◆ EXERCISE PROMPT
Please copy each line of the data that includes the string "Testis".

◆ DATA
◆ ◆ ◆ ◆

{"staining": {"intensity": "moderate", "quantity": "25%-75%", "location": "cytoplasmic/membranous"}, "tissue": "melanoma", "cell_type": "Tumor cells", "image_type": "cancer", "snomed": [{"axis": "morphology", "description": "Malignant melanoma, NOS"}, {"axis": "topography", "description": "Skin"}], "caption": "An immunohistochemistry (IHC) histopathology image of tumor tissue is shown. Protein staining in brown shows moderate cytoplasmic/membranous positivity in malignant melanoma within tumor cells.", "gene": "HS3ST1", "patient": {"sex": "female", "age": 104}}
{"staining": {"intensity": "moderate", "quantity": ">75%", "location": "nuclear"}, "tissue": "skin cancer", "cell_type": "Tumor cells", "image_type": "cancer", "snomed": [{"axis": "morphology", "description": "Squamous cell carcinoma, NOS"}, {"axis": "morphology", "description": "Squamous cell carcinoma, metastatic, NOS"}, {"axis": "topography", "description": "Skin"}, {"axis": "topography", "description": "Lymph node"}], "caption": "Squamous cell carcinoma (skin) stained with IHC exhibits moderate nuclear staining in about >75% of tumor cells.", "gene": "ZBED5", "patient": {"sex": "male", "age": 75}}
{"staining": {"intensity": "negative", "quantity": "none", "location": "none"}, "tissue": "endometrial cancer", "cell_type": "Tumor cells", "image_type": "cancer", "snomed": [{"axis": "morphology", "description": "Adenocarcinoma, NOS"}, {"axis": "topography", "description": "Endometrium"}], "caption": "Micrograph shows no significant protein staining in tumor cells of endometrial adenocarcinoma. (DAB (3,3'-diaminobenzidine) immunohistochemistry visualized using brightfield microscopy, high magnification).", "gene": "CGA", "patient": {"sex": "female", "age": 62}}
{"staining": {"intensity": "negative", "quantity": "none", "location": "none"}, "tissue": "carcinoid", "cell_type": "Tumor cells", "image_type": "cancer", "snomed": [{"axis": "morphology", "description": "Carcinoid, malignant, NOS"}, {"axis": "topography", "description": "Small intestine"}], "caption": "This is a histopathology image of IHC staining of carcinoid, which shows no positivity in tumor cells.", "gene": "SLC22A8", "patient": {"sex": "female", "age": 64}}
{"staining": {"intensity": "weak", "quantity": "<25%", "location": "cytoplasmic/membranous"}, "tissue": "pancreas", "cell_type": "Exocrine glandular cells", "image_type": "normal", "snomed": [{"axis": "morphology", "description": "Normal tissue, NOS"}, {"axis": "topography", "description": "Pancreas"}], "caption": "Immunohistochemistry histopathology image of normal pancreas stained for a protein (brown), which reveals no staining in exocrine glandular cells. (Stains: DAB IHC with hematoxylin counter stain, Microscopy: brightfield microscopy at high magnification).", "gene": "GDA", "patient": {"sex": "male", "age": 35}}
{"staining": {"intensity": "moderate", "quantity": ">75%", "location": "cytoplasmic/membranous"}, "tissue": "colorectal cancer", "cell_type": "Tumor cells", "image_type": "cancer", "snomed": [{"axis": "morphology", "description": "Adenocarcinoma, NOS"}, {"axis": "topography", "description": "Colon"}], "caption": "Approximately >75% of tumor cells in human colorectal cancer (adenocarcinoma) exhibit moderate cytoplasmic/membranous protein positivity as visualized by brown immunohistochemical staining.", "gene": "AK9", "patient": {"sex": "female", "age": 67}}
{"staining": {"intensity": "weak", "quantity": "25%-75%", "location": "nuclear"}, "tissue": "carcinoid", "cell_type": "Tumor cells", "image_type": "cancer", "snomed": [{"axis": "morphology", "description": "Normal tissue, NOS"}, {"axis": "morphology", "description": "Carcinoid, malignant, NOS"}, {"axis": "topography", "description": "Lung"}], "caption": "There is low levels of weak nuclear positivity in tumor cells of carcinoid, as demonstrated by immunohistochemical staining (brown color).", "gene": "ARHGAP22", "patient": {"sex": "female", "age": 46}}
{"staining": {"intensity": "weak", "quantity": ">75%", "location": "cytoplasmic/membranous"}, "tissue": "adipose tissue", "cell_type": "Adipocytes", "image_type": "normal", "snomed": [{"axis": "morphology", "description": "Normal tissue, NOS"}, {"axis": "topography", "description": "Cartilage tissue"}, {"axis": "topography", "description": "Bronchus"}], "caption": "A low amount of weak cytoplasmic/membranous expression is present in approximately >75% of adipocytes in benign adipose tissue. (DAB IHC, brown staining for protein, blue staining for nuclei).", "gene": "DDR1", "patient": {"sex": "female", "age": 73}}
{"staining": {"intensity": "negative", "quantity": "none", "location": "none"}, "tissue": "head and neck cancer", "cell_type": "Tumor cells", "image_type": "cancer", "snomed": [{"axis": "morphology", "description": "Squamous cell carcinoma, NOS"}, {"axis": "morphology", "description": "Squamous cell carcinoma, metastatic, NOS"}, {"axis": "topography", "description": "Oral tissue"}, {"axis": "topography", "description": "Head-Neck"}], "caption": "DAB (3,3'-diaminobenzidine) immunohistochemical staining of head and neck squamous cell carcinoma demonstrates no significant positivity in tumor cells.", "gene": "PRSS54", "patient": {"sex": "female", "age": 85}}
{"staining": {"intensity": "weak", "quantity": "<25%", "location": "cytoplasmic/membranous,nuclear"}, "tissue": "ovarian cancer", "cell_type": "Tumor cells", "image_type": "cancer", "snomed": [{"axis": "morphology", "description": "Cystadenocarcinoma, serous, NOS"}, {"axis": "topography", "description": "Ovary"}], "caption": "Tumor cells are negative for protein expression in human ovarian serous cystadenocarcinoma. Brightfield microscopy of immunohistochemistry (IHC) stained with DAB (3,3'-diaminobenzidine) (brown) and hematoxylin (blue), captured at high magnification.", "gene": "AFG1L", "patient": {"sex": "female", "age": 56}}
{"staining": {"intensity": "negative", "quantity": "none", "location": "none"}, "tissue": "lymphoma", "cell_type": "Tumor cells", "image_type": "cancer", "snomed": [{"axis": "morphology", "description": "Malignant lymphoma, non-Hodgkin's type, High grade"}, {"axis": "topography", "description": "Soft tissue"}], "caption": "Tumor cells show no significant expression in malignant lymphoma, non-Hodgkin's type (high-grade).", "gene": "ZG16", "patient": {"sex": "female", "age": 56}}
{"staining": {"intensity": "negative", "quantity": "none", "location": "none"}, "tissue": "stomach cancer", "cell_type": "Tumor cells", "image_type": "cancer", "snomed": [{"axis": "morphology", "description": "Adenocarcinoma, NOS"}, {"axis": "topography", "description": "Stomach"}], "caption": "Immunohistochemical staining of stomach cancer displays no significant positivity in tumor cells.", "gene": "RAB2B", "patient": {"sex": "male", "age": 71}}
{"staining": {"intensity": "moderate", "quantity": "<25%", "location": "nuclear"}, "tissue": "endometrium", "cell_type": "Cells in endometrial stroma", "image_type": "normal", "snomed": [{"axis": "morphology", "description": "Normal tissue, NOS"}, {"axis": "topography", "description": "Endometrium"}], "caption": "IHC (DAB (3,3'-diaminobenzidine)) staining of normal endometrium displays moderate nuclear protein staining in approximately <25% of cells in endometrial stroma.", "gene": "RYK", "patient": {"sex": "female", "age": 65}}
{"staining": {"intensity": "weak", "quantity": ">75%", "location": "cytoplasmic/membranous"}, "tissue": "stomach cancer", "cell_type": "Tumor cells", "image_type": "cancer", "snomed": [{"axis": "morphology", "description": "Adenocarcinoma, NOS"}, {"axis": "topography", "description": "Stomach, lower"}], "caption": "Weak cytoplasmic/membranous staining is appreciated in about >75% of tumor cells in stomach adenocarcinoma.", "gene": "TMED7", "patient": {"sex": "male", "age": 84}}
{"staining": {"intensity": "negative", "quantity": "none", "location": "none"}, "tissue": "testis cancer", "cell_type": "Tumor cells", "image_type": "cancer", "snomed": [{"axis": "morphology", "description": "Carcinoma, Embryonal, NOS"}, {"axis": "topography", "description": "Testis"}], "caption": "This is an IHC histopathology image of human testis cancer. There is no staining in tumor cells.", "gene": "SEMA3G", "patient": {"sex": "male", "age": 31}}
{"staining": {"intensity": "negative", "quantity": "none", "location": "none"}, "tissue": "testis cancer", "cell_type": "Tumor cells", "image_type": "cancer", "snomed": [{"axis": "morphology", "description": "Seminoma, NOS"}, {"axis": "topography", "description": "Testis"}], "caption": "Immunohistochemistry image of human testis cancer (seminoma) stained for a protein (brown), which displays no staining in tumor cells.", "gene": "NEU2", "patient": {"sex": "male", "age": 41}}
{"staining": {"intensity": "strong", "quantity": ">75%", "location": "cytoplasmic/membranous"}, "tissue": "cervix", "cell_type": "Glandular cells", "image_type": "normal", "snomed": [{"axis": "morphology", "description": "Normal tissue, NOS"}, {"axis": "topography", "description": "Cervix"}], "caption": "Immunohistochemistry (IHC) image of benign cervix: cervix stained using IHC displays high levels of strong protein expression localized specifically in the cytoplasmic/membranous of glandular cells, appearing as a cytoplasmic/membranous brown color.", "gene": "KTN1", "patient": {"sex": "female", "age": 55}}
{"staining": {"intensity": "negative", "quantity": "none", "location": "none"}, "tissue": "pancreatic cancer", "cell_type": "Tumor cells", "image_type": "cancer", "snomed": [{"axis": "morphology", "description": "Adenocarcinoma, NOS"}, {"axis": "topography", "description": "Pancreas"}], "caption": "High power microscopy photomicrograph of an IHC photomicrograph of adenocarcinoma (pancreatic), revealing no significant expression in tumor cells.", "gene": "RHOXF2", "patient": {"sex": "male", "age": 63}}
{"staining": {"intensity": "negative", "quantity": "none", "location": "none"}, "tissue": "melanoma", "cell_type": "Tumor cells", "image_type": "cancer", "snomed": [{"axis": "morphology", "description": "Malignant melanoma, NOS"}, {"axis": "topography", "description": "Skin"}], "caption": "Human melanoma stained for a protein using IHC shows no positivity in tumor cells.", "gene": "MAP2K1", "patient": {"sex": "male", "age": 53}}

◆ ◆ ◆ ◆

◆ SOLUTION TO THIS PROBLEM
{"staining": {"intensity": "negative", "quantity": "none", "location": "none"}, "tissue": "testis cancer", "cell_type": "Tumor cells", "image_type": "cancer", "snomed": [{"axis": "morphology", "description": "Carcinoma, Embryonal, NOS"}, {"axis": "topography", "description": "Testis"}], "caption": "This is an IHC histopathology image of human testis cancer. There is no staining in tumor cells.", "gene": "SEMA3G", "patient": {"sex": "male", "age": 31}}
{"staining": {"intensity": "negative", "quantity": "none", "location": "none"}, "tissue": "testis cancer", "cell_type": "Tumor cells", "image_type": "cancer", "snomed": [{"axis": "morphology", "description": "Seminoma, NOS"}, {"axis": "topography", "description": "Testis"}], "caption": "Immunohistochemistry image of human testis cancer (seminoma) stained for a protein (brown), which displays no staining in tumor cells.", "gene": "NEU2", "patient": {"sex": "male", "age": 41}}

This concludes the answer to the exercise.